= Christian Heinrich Aschenbrenner =

Christian Heinrich Aschenbrenner (29 December 1654 – 13 December 1732) was a German violinist and composer. He played in court orchestras in Germany, and later was director (Capellmeister) of them.

==Life==
He was born in Stettin (now Szczecin in Poland). His father, a musician, gave him early music lessons. From 1668 he studied composition with Johann Theile, and in 1676 he went to Vienna to study composition and the violin with Johann Heinrich Schmelzer.

From 1677 he was in the court orchestra at Zeitz, until the orchestra was dissolved in 1681 on the death of Maurice, Duke of Saxe-Zeitz. Johann Rosenmüller, director of the court orchestra of Anthony Ulrich, Duke of Brunswick at Wolfenbüttel, then obtained a position for him there, but Rosenmüller's death soon afterwards caused the duke to lose interest in reorganizing the orchestra, so Aschenbrenner again had no permanent position.

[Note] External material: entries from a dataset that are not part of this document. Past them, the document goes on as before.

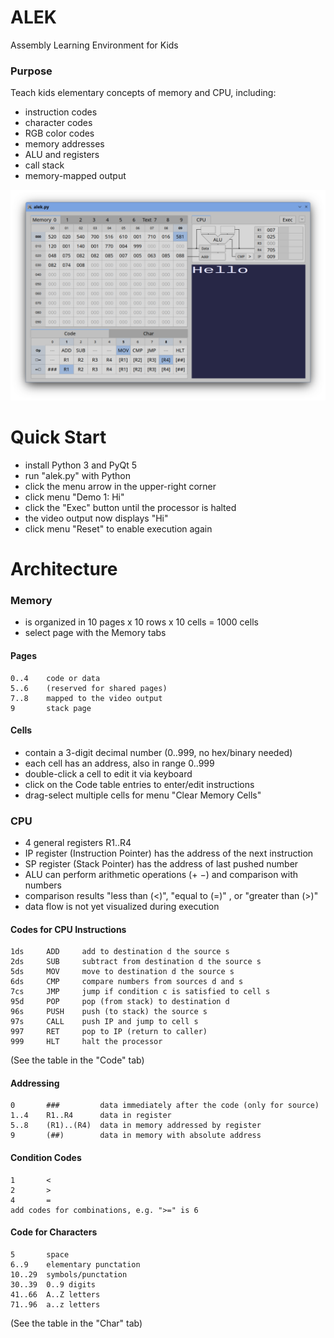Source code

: # ALEK
Assembly Learning Environment for Kids

### Purpose
Teach kids elementary concepts of memory and CPU, including:
- instruction codes
- character codes
- RGB color codes
- memory addresses
- ALU and registers
- call stack
- memory-mapped output

![ALEK Main Window](ALEK.png)

# Quick Start
- install Python 3 and PyQt 5
- run "alek.py" with Python
- click the menu arrow in the upper-right corner
- click menu "Demo 1: Hi"
- click the "Exec" button until the processor is halted
- the video output now displays "Hi"
- click menu "Reset" to enable execution again

# Architecture

### Memory
- is organized in 10 pages x 10 rows x 10 cells = 1000 cells
- select page with the Memory tabs

#### Pages
    0..4    code or data
    5..6    (reserved for shared pages)
    7..8    mapped to the video output
    9       stack page

#### Cells
- contain a 3-digit decimal number (0..999, no hex/binary needed)
- each cell has an address, also in range 0..999
- double-click a cell to edit it via keyboard
- click on the Code table entries to enter/edit instructions
- drag-select multiple cells for menu "Clear Memory Cells"

### CPU
- 4 general registers R1..R4
- IP register (Instruction Pointer) has the address of the next instruction
- SP register (Stack Pointer) has the address of last pushed number
- ALU can perform arithmetic operations (+ −) and comparison with numbers
- comparison results "less than (<)", "equal to (=)" , or "greater than (>)"
- data flow is not yet visualized during execution

#### Codes for CPU Instructions
    1ds     ADD     add to destination d the source s
    2ds     SUB     subtract from destination d the source s
    5ds     MOV     move to destination d the source s
    6ds     CMP     compare numbers from sources d and s
    7cs     JMP     jump if condition c is satisfied to cell s
    95d     POP     pop (from stack) to destination d
    96s     PUSH    push (to stack) the source s
    97s     CALL    push IP and jump to cell s
    997     RET     pop to IP (return to caller)
    999     HLT     halt the processor
(See the table in the "Code" tab)

#### Addressing
    0       ###         data immediately after the code (only for source)
    1..4    R1..R4      data in register
    5..8    (R1)..(R4)  data in memory addressed by register
    9       (##)        data in memory with absolute address

#### Condition Codes
    1       <
    2       >
    4       =
    add codes for combinations, e.g. ">=" is 6

#### Code for Characters
    5       space
    6..9    elementary punctation
    10..29  symbols/punctation
    30..39  0..9 digits
    41..66  A..Z letters
    71..96  a..z letters
(See the table in the "Char" tab)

In 1683 he became lead violinist of the court orchestra at Merseburg, and in 1695 returned to Zeitz, as director of the court orchestra. During this time he made concert tours and became well known; in 1692 he played in Vienna before the emperor, to whom he presented six violin sonatas, and he visited again in 1703. In 1713 he became director of the court orchestra of Moritz Wilhelm, Duke of Saxe-Zeitz at Merseburg, remaining in the service of the orchestra at Zeitz, to play or conduct there on special occasions. Aschenbrenner left the Merseburg court in 1719, and retired with a small pension to Jena, where he died in 1732.

==Works==
"Gast- und Hochzeits-Freude, bestehend in Sonaten, Präludien, Allemanden, Couranten, Balletten, Arien, Sarabanten" ("Enjoyment with guests and at weddings, consisting of sonatas, preludes, allemandes, courantes, ballets, arias, sarabandes") in 3 to 6 parts, was published in 1673, and was reprinted in 1675 and 1676.

It is not known whether the violin sonatas presented to the emperor in 1692 were printed.